* **What is being asked**: An exact transcription of all the data is the expected reply.

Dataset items
┄┄┄┄┄┄┄┄┄┄

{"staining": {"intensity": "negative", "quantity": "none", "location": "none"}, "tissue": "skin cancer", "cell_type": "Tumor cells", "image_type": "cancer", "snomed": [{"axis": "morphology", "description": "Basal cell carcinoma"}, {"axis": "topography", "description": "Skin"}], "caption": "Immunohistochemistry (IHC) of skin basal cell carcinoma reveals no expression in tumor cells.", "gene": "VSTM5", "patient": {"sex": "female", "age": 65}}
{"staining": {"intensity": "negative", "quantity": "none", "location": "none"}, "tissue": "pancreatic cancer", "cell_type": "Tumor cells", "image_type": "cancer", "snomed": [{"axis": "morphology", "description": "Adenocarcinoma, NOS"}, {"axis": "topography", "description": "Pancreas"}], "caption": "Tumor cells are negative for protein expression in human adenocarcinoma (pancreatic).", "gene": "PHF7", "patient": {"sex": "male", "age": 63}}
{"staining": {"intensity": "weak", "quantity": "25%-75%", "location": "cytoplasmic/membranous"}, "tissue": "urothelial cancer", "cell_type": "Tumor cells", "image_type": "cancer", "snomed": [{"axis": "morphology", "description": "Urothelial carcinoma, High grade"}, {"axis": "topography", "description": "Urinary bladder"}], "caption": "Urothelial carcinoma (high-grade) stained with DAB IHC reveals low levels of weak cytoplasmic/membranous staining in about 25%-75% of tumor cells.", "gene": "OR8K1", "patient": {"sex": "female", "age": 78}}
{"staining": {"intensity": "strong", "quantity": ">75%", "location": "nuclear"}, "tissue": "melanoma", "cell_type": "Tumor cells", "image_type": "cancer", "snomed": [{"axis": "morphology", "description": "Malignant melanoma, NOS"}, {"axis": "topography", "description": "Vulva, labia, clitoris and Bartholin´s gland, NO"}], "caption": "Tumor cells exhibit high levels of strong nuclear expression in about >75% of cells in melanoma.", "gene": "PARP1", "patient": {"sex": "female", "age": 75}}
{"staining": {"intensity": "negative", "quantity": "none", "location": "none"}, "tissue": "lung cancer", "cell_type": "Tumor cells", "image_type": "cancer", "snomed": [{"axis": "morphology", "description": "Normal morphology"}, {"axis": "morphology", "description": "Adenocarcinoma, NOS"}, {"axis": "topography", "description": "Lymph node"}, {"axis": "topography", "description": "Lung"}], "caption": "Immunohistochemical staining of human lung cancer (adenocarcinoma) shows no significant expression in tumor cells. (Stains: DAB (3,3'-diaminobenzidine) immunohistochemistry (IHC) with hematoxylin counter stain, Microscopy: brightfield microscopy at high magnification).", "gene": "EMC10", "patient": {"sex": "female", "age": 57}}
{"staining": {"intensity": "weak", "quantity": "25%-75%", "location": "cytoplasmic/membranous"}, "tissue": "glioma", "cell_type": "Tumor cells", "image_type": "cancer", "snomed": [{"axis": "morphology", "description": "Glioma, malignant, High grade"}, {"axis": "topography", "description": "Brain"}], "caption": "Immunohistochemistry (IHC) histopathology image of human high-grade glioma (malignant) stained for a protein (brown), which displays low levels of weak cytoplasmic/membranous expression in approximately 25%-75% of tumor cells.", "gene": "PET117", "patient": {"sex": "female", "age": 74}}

┄┄┄┄┄┄┄┄┄┄

* **Response below**:
{"staining": {"intensity": "negative", "quantity": "none", "location": "none"}, "tissue": "skin cancer", "cell_type": "Tumor cells", "image_type": "cancer", "snomed": [{"axis": "morphology", "description": "Basal cell carcinoma"}, {"axis": "topography", "description": "Skin"}], "caption": "Immunohistochemistry (IHC) of skin basal cell carcinoma reveals no expression in tumor cells.", "gene": "VSTM5", "patient": {"sex": "female", "age": 65}}
{"staining": {"intensity": "negative", "quantity": "none", "location": "none"}, "tissue": "pancreatic cancer", "cell_type": "Tumor cells", "image_type": "cancer", "snomed": [{"axis": "morphology", "description": "Adenocarcinoma, NOS"}, {"axis": "topography", "description": "Pancreas"}], "caption": "Tumor cells are negative for protein expression in human adenocarcinoma (pancreatic).", "gene": "PHF7", "patient": {"sex": "male", "age": 63}}
{"staining": {"intensity": "weak", "quantity": "25%-75%", "location": "cytoplasmic/membranous"}, "tissue": "urothelial cancer", "cell_type": "Tumor cells", "image_type": "cancer", "snomed": [{"axis": "morphology", "description": "Urothelial carcinoma, High grade"}, {"axis": "topography", "description": "Urinary bladder"}], "caption": "Urothelial carcinoma (high-grade) stained with DAB IHC reveals low levels of weak cytoplasmic/membranous staining in about 25%-75% of tumor cells.", "gene": "OR8K1", "patient": {"sex": "female", "age": 78}}
{"staining": {"intensity": "strong", "quantity": ">75%", "location": "nuclear"}, "tissue": "melanoma", "cell_type": "Tumor cells", "image_type": "cancer", "snomed": [{"axis": "morphology", "description": "Malignant melanoma, NOS"}, {"axis": "topography", "description": "Vulva, labia, clitoris and Bartholin´s gland, NO"}], "caption": "Tumor cells exhibit high levels of strong nuclear expression in about >75% of cells in melanoma.", "gene": "PARP1", "patient": {"sex": "female", "age": 75}}
{"staining": {"intensity": "negative", "quantity": "none", "location": "none"}, "tissue": "lung cancer", "cell_type": "Tumor cells", "image_type": "cancer", "snomed": [{"axis": "morphology", "description": "Normal morphology"}, {"axis": "morphology", "description": "Adenocarcinoma, NOS"}, {"axis": "topography", "description": "Lymph node"}, {"axis": "topography", "description": "Lung"}], "caption": "Immunohistochemical staining of human lung cancer (adenocarcinoma) shows no significant expression in tumor cells. (Stains: DAB (3,3'-diaminobenzidine) immunohistochemistry (IHC) with hematoxylin counter stain, Microscopy: brightfield microscopy at high magnification).", "gene": "EMC10", "patient": {"sex": "female", "age": 57}}
{"staining": {"intensity": "weak", "quantity": "25%-75%", "location": "cytoplasmic/membranous"}, "tissue": "glioma", "cell_type": "Tumor cells", "image_type": "cancer", "snomed": [{"axis": "morphology", "description": "Glioma, malignant, High grade"}, {"axis": "topography", "description": "Brain"}], "caption": "Immunohistochemistry (IHC) histopathology image of human high-grade glioma (malignant) stained for a protein (brown), which displays low levels of weak cytoplasmic/membranous expression in approximately 25%-75% of tumor cells.", "gene": "PET117", "patient": {"sex": "female", "age": 74}}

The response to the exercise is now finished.